Is this merely idle shock tactics (like the opening image of Kent and Gloucester having a pee side by side at a urinal, when you could almost hear the audience thinking 'Dear old Royal Court, blasting the plaque of tradition off the teeth of another classic')? No, the spectacle of a drag Fool goes deeper than this. It trains a telling sidelight on the hero's misogyny, a phenomenon which, along with the play's total silence on Mrs Lear, has provoked feminist writers to hit back, as in Howard Barker's Seven Lears staged at this very theatre.

The fact that, in Stafford- Clark's production, Lear can get on well with a travesty of womanhood brings home to you keenly how maladroit are his dealings with the real thing. He's the sort of man who was probably only too happy to clamber into a dress at Eton for the school play, but who then spends the rest of his life despising and distrusting bona fide frock-wearers. It's a weirdly moving moment here when the Fool angles the mirror on his powder- compact so that Lear catches sight of his own reflection and that it's at that point that the king first admits - fleetingly, brokenly - the wrong he has done Cordelia. A flash of male self-recognition in a little traditonally feminine object. There's misogyny in the old boy yet, though.

The busy dialogue between present and past, a traditional strength of classic productions at the Court, gets a little garbled in the way Stafford-Clark treats the crisis in the kingdom that follows the sudden removal of central authority. Painful thoughts of current atrocities in what was Yugoslavia are stirred, in the final act, by the cowed refugees hurrying with all their worldly goods bundled into supermarket trolleys, by the artillery fire, and by the roundings up (the Fool ends up being pushed offstage by a rifle- toting thug). But these tremors of contemporaneity are sounded at the expense of the Edwardian context and aren't easy to defend against cynics who will say they represent radical chic rather than a radical new look at the play's political horrors.

A strapping, middle-aged man who looks to have the constitution of an ox, Tom Wilkinson was never going to convince you he was an infirm octogenarian. Some of the extremities of the role are, consequently, beyond his reach. Within a slightly constricted range, though, he is very impressive, especially in the hushed fervour with which he gives voice to a late-flowering recognition of social injustice.

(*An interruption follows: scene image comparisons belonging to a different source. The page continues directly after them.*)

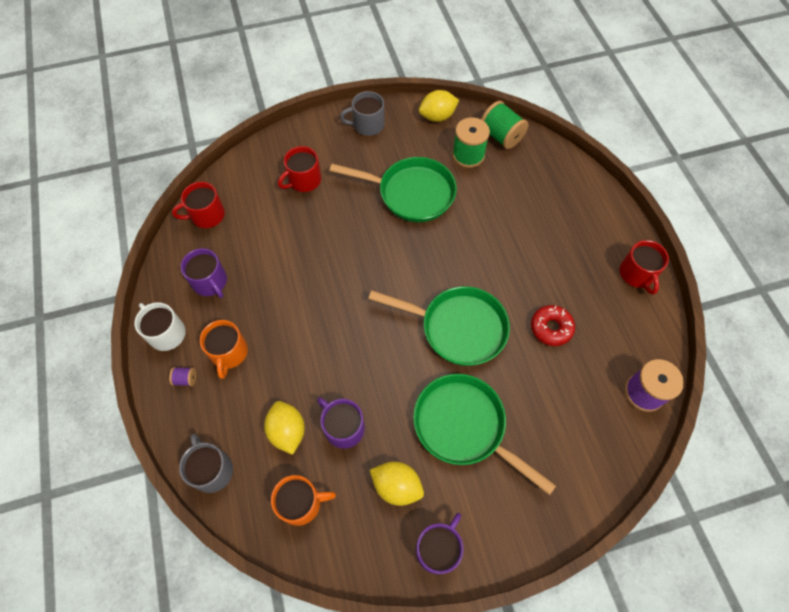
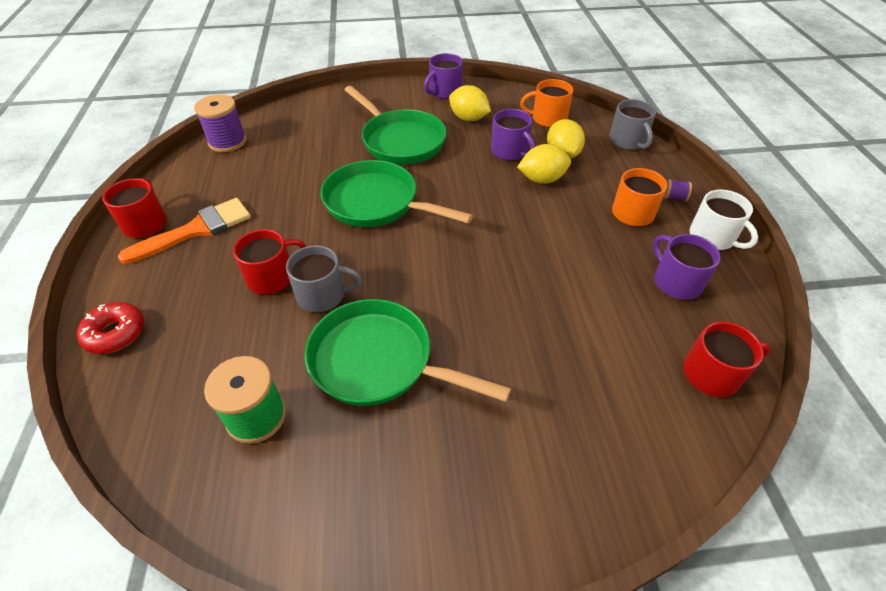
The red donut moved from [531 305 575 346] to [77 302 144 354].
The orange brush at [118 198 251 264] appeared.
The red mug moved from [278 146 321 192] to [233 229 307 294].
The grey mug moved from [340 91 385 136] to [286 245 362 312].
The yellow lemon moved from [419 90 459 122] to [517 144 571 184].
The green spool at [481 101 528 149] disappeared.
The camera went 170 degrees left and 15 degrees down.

The smaller roles are, in certain cases, badly undercast and the Edmund fails to compel; Hugh Ross and Iain Glen are powerfully affecting, however, as Gloucester and Edgar. This is a thought-provoking, brave, and patchy account of a daunting work, as you might expect from an excellent director and Shakespeare novice. When he leaves his Sloane Square kingdom, will Stafford-Clark 'unburthen'd crawl' to the RSC? They should roll out the red carpet for him.

King Lear continues at the Royal Court until March 6 (Box-office 071-730 1745).